Assignment: From the entries below, return exactly the lines beginning at the one that contains "left elbow: (633, 578)" and ending at the one that contains "right knee: (773, 563)", both of them included, and only those lines.

Data records:
******************************
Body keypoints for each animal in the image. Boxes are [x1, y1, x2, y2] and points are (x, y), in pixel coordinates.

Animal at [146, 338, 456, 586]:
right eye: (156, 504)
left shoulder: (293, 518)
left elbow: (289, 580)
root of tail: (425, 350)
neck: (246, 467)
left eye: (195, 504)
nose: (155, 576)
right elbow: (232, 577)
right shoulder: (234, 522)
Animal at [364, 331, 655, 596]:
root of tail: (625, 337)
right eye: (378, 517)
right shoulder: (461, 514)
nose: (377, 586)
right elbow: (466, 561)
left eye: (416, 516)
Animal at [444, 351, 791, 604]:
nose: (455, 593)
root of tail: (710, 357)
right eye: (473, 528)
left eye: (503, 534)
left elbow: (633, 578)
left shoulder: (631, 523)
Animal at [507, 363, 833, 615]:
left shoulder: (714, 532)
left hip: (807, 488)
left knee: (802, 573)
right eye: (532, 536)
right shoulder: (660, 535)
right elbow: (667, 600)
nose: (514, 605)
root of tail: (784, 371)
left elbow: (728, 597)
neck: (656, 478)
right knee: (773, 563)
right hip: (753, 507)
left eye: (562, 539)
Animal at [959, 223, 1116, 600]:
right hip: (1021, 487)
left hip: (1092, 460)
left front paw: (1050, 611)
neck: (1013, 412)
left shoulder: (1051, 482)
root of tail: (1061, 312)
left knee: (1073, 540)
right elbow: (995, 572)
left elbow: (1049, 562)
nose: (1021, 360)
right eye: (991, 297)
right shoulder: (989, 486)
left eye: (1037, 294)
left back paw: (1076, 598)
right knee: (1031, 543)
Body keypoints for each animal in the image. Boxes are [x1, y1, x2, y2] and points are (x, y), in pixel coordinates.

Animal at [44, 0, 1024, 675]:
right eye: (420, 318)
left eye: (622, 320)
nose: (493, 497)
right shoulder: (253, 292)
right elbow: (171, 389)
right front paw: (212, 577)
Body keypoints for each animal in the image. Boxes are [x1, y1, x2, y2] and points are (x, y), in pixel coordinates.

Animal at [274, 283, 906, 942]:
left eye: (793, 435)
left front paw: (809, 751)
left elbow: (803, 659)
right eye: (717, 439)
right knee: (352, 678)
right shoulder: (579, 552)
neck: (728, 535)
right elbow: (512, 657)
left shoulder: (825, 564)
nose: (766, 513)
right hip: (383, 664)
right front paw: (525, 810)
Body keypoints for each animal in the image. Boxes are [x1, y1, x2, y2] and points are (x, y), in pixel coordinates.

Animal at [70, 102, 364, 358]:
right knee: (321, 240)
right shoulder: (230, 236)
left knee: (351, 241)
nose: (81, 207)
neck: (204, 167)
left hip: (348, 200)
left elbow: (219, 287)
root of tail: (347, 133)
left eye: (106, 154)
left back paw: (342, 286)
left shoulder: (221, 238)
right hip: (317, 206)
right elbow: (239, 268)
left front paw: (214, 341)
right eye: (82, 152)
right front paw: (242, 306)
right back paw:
******************************
Written answer:
left elbow: (633, 578)
left shoulder: (631, 523)
Animal at [507, 363, 833, 615]:
left shoulder: (714, 532)
left hip: (807, 488)
left knee: (802, 573)
right eye: (532, 536)
right shoulder: (660, 535)
right elbow: (667, 600)
nose: (514, 605)
root of tail: (784, 371)
left elbow: (728, 597)
neck: (656, 478)
right knee: (773, 563)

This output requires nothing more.